Карл этого не знал и, похоже, ничуть не интересовался мужской доблестью своего хозяина.

— Вы понимаете, какое будет удовольствие этим дикарям, у которых даже в языке царит фаллический культ, поиздеваться над благородными органами нашего вождя? Вы должны, Карл, вылить ему на гульфик… на ширинку целую канистру бензина, чтобы там хорошенько выгорело… Вы сделаете это, Карл?

— Конечно, сделаю, госпожа.

— Спасибо, Карл, иного я не ждала. Вот вам на память обо мне. — Ева сняла со среднего пальца перстень с великолепным бриллиантом и протянула Карлу.

— Напрасно, госпожа. Я сделаю это из любви к фюреру, — заверил растроганный Карл, беря перстень.

И он сделал так, как хотела Ева. Но прежде чем опорожнить канистру, раздел фюрера и снял с него тончайшее и теплейшее егерское белье. У каждого человека есть свой пунктик, Карл обожал шерстяное белье. Кряжистый верзила был мерзляком и даже летом носил теплые подштанники. Раздев фюрера, Карл, естественно, обнаружил то, что хотела скрыть Ева, хотя проблема заключалась как раз в том, что скрывать было нечего.
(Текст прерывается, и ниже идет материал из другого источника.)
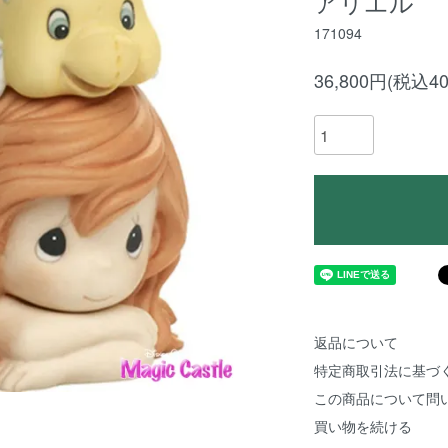
アリエル
171094
36,800円(税込40
返品について
特定商取引法に基づ
この商品について問
買い物を続ける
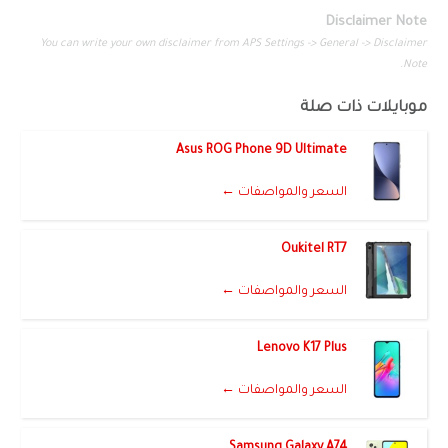
Disclaimer Note
You can write your own disclaimer from APS Settings -> General -> Disclaimer
Note.
موبايلات ذات صلة
Asus ROG Phone 9D Ultimate
السعر والمواصفات ←
Oukitel RT7
السعر والمواصفات ←
Lenovo K17 Plus
السعر والمواصفات ←
Samsung Galaxy A74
Карл присвистнул, натянул на покойника форму и честно выполнил обещанное, чтобы останки фюрера не навели кого-либо на обидные для его мужского достоинства подозрения.

Карл был от природы скрытен и молчалив, но в старости стал попивать и выболтал тайну, столь бережно хранимую Евой Браун, автору этой правдивой истории за столиком в пивной Бухенвальда, где на покое коротал дни близ знаменитого лагеря уничтожения, ставшего музеем. У него сохранились обожженные страницы дневника Евы Браун, помогшие прояснению кое-каких сопутствующих обстоятельств. Кстати, рукописи все-таки горят, от дневников немного осталось. Кювье мог по одной косточке восстановить весь скелет животного. Автор не в силах тягаться с великим французским натуралистом, но в его распоряжении оказался целый набор фактов, так что он смело ручается за полную достоверность всего вышеизложенного.

Цыганское каприччио

На северо-западе Москвы находится место, которое старожилы города до сих пор называют Коптевом. Когда-то там стояло большое Старое Коптево, давшее название Коптевской улице и Коптевскому бульвару, а выселки из этого села стали еще в прошлом веке улицей Коптевские Выселки. Не помню, с какого времени Коптево облюбовали цыгане-лудильщики и осели там.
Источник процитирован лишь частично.